Personal information
- Full name: Walter Gunnyon
- Date of birth: 16 May 1895
- Place of birth: Stawell, Victoria
- Date of death: 27 December 1972 (aged 77)
- Place of death: McKinnon, Victoria
- Height: 183 cm (6 ft 0 in)
- Weight: 83 kg (183 lb)
- Position(s): Half forward

Playing career
- Years: Club / Games (Goals)
- 1915, 1919–21: South Fremantle / 54 (?)
- 1922–27: St Kilda / 63 (21)
- 1928: Camberwell / ?
- 1929–30: Oakleigh / ?

Representative team honours
- Years: Team / Games (Goals)
- 1921: Western Australia / 2 (2)

= Wal Gunnyon =

Australian rules footballer (1895-1972)

Walter Gunnyon (16 May 1895 – 27 December 1972) was an Australian rules footballer who played with South Fremantle in the West Australian Football League and St Kilda in the VFL in the 1920s.

==Playing career==
Gunnyon played four seasons with South Fremantle in the West Australian Football League, playing 54 games. He represented Western Australia in the 1921 Perth Carnival.
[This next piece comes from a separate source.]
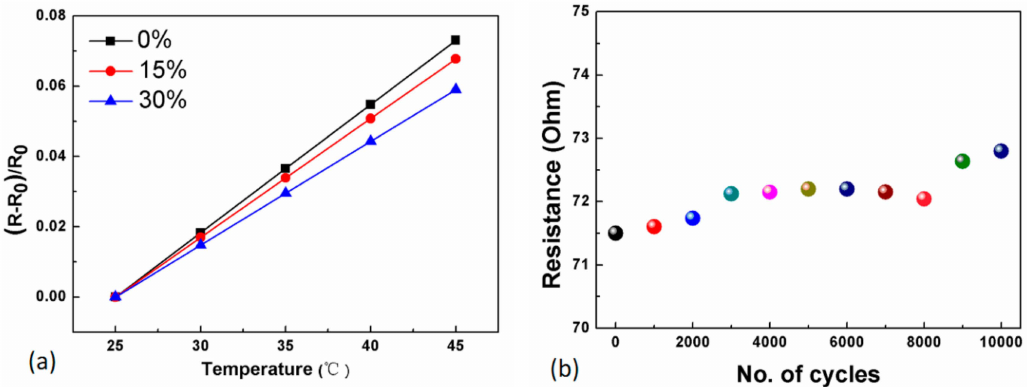
Figure 6. Performance of the whole assembly consisting of fabric temperature sensors connected to FCB. ( a ) Resistance-temperature relation of the fabric temperature sensor connected to the FCB; ( b ) Resistance of the fabric temperature sensor connected to FCB in cyclic stretching processes at 30%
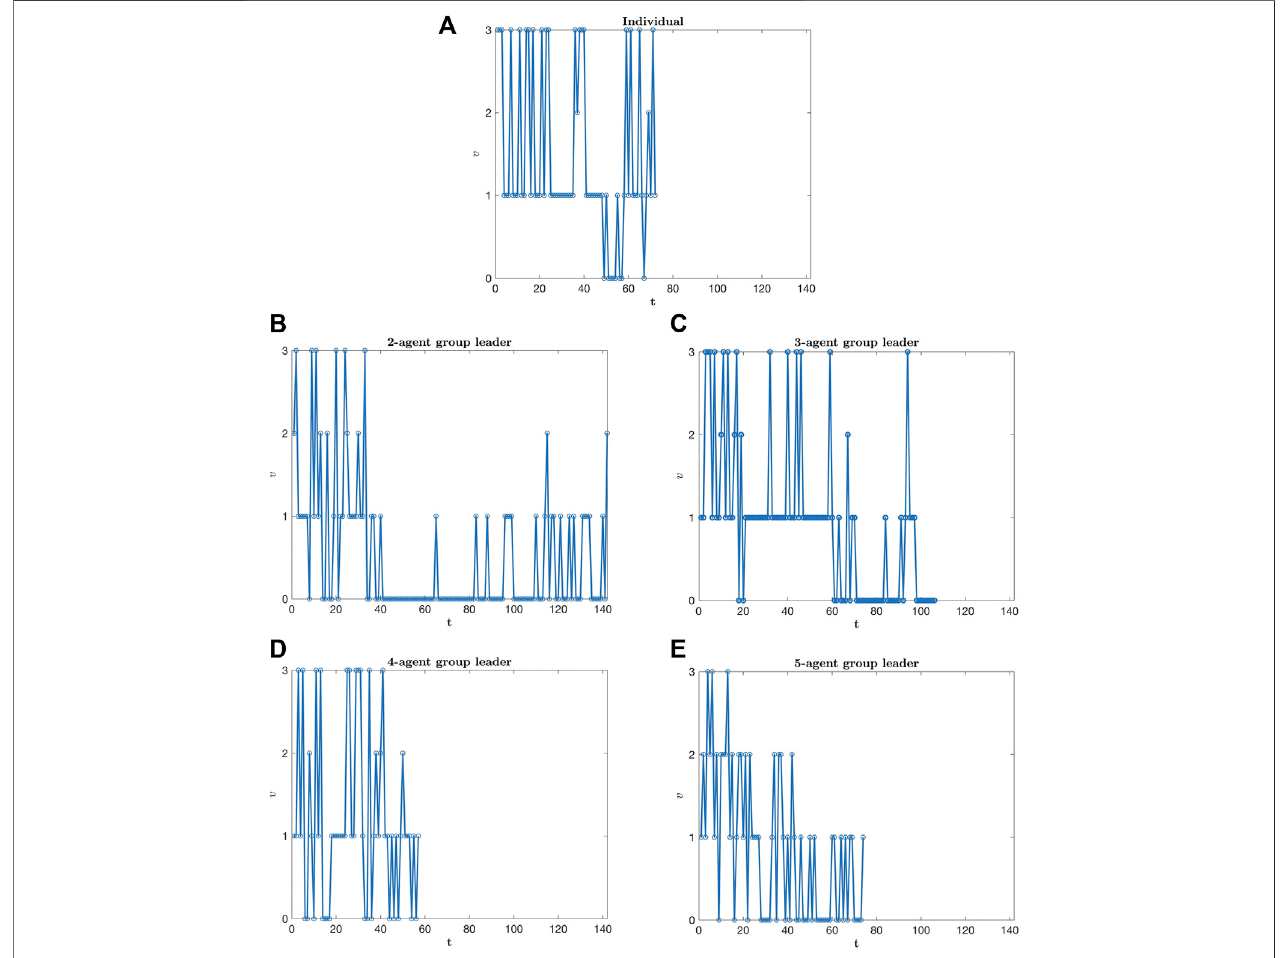
FIGURE A1 | Intermittent jams during evacuation for a speci fi c agent [individual with v (cid:2) 3 (A) , 2-agent group leader with v (cid:2) 3 (B) , 3-agent group leader with v (cid:2) 3 (C) , 4-agent group leader with v (cid:2) 3 (D) , 5-agent group leader with v (cid:2) 3 (E) ].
In 1922 Gunnyon transferred to St Kilda in the VFL going on to play 63 games for the club, the latter games in an unfamiliar defensive role.

Gunnyon was appointed as captain / coach of the Camberwell Football Club in 1928.

He moved across to newly admitted VFA club, Oakleigh in 1929 and played in their 1930 premiership team.

==War service==
Gunnyon enlisted with the Australian Imperial Force in November 1915, serving in France.